Lupin’s Q2FY23 performance was above our estimates with better than expected US sales. Revenue grew 1.3% YoY and 10.7% QoQ to Rs41.5bn (I-Sec: Rs39.7bn). US revenue was up 31.4% QoQ at US$159mn (I-Sec:US$150mn) led by recovery in the base business and launch of Suprep. EBITDA margin witnessed a healthy expansion of 470bps QoQ to 10.9% (I-Sec: 9.0%) led by higher gross margin and operating leverage. Near-term growth momentum is highly dependent on traction in Suprep and launch of Spiriva and Darunavir in the US market; while, sustained price erosion and high fixed costs would keep growth and profitability in check. Hence we remain cautious and reiterate REDUCE with a revised target price of Rs626/share (earlier: Rs586/share).

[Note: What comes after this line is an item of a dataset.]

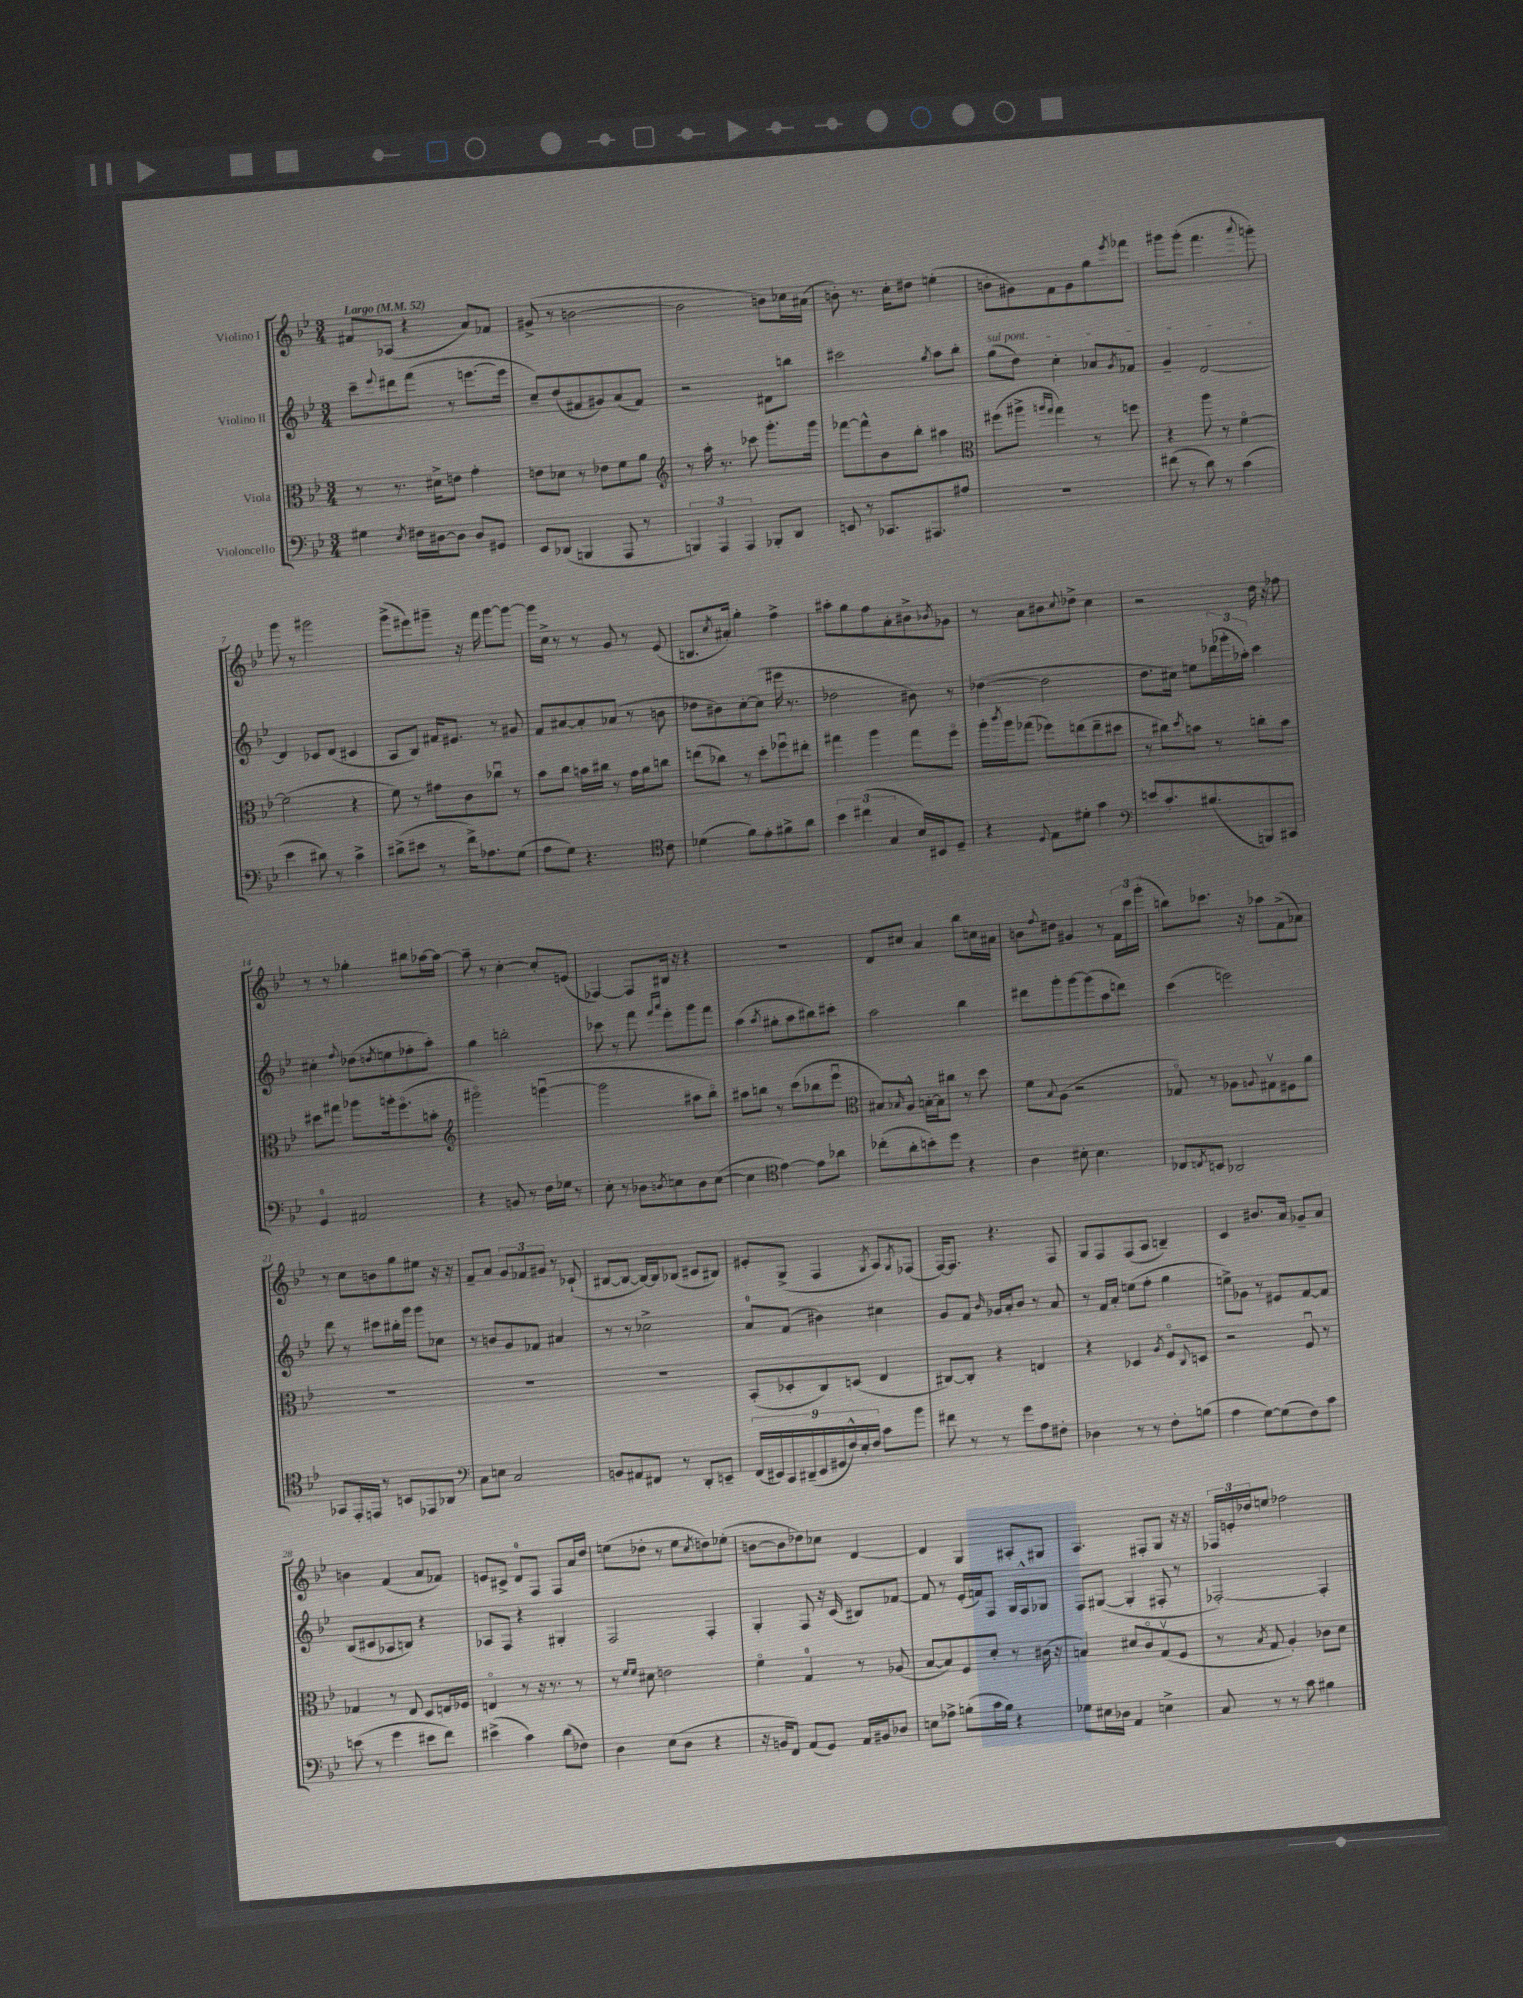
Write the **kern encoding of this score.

* Business review: US revenue saw a strong recovery at US$159mn (+31.4% QoQ) led by base business recovery and partial benefit from Suprep launch. Base business witnessed single digit price erosion in Q2FY23 but remains elevated from historical levels. Spiriva and Darunavir are some of the key launches anticipated in the near term. Domestic revenue growth was subdued at 2.6% YoY, with generic competition in few diabetic brands and sale of Cidmus brand. High focus on chronic therapies will support India growth over medium term. EMEA and growth markets posted a robust growth of 10.3% and 27.5% YoY, respectively. APIs declined 3.7% YoY and 2% QoQ to Rs.2.5bn. Gross margins improved 170bps QoQ led by recovery in US sales and optimisation of freight costs. EBITDA margin expanded 470bps QoQ to 10.9% led by improved gross margin and operating leverage. Lupin believes margin will continue to improve in coming quarters led by high-value launches and cost-control measures being undertaken.

* Key concall highlights: 1) Spiriva: i) Responded to all queries of USFDA and has filed for priority review, ii) expected launch in H2FY23. 2) Company anticipates a strong flu season in the US with uptick in Tamiflu and few anti-infectives, 3) Guidance: i) India business to grow in double digits in FY24, ii) exit Q4FY23 with ~16-18% EBITDA margin, iii) ETR – 31-32%. 4) Add ~850 MR in India by the end of FY23.

* Outlook: We introduce FY25 estimates and expect revenue/EBITDA/PAT CAGR of 5.7%/17.6%/14.8% over FY22-FY25E. Expect EBITDA margin to improve to ~16- 17% over next two years supported by high-value launches in the US and costcontrol initiatives. RoCE to remain weak at 8.0% in FY24E.

* Valuation and risks: We raise our revenue estimates by 3-6% over FY23E-FY24E to factor in the revenue from acquired brands (Brovana and Xopenex) and launch of Darunavir but cut EPS estimate by 1-2% to factor in the associated amortisation with the acquired brands. Near-term growth momentum is highly dependent on traction in Suprep and launch of Spiriva and Darunavir in the US market; hence, we remain cautious on the stock. Maintain REDUCE with a revised target price of Rs626/share based on 20xSep’24E earnings (earlier: Rs586/share). Key upside risks: Quick resolution of USFDA issues and ramp up of high-value launches in the US.